The two men complement each other in several other ways. While Mr Obama comes across as cool and collected, Mr Biden can be lively and combative in his attacks on opponents.
Mr Biden also relishes the old-fashioned politics of glad-handing and party networking that Mr Obama appears to dislike.
But Mr Biden has also earned a reputation as a loose-lipped gaffe machine, offering fodder to the conservative media, distracting the cable news nets and knocking the White House off message.
Triumph and tragedy
Joseph Robinette Biden Jr was born in 1942 in Scranton, Pennsylvania, one of four children in an Irish-Catholic family. In American political code, hailing from that blue-collar town gives a politician credibility with middle America, and not least with the news media.
The family later moved to the small north-east state of Delaware, where Mr Biden attended the University of Delaware. He went to law school at Syracuse University in New York state.
He was elected to the US Senate in 1972 at age 29, and took office weeks later aged 30, the minimum age to enter the Senate.
But before he could take office, his family was devastated by tragedy. His wife and infant daughter were killed in a winter car accident.
At a recent 9/11 commemoration, Mr Biden spoke of his pain.
"No matter how many anniversaries you experience," he said, "for at least an instant, the terror of that moment returns; the lingering echo of that phone call; that sense of total disbelief that envelops you, where you feel like you're being sucked into a black hole in the middle of your chest."
Mr Biden ran for the presidency in 1988 but withdrew after he admitted plagiarising a speech by the then leader of the British Labour Party, Neil Kinnock.
He spent the next years rising through the Senate ranks, ultimately becoming chairman of the judiciary and foreign relations committees.
In 2008 he ran again for president but failed to gain traction and dropped out in January.
Mr Biden's reputation as an able politician has been marred by his loose tongue.
In 2007, he described Barack Obama as "the first mainstream African-American who is articulate and bright and clean and a nice-looking guy".
Shortly after the pair took office in early 2009, Mr Biden said in a speech that no matter how hard he and Mr Obama tried to get things right, they still ran a 30% chance of fouling up.
Asked about the remark at a press conference, Mr Obama chuckled. "I don't remember exactly what Joe was referring to," he said. "Not surprisingly."
In 2012 one of Mr Biden's off-message comments significantly altered White House policy.
Mr Biden told an interviewer that he supported same-sex marriage, though Mr Obama had said for years his own position was "evolving".
White House aides were said to be furious, but within days, Mr Obama said he had come around and now supported legalising same sex marriage.
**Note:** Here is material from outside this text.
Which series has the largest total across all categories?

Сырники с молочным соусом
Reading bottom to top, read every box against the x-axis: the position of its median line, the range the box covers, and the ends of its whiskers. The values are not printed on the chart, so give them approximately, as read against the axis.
The political fall-out has been negligible.
"Thank you for being the best vice-president I could ever hope for," Mr Obama said at the Democratic Convention in September 2012.
In 2015, tragedy stuck the Biden family again when Mr Biden's son, Beau, died of brain cancer at age 46.
The death son of his son weighed on him heavily as he considered a third and final run for the presidency.
"The most relevant factor in my decision is whether my family and I have the emotional energy to run. The factor is, can I do it? The honest to God answer is I just don't know," he said in September.
After an extended period of speculation, the vice-president announced in a Rose Garden statement in October 2015 the "window had closed" on mounting a successful bid.
But true to form, Mr Biden said while he would "not be a candidate, I will not be a silent. I intend to speak out clearly and forcefully on where we stand as a party and where we need to go as a nation."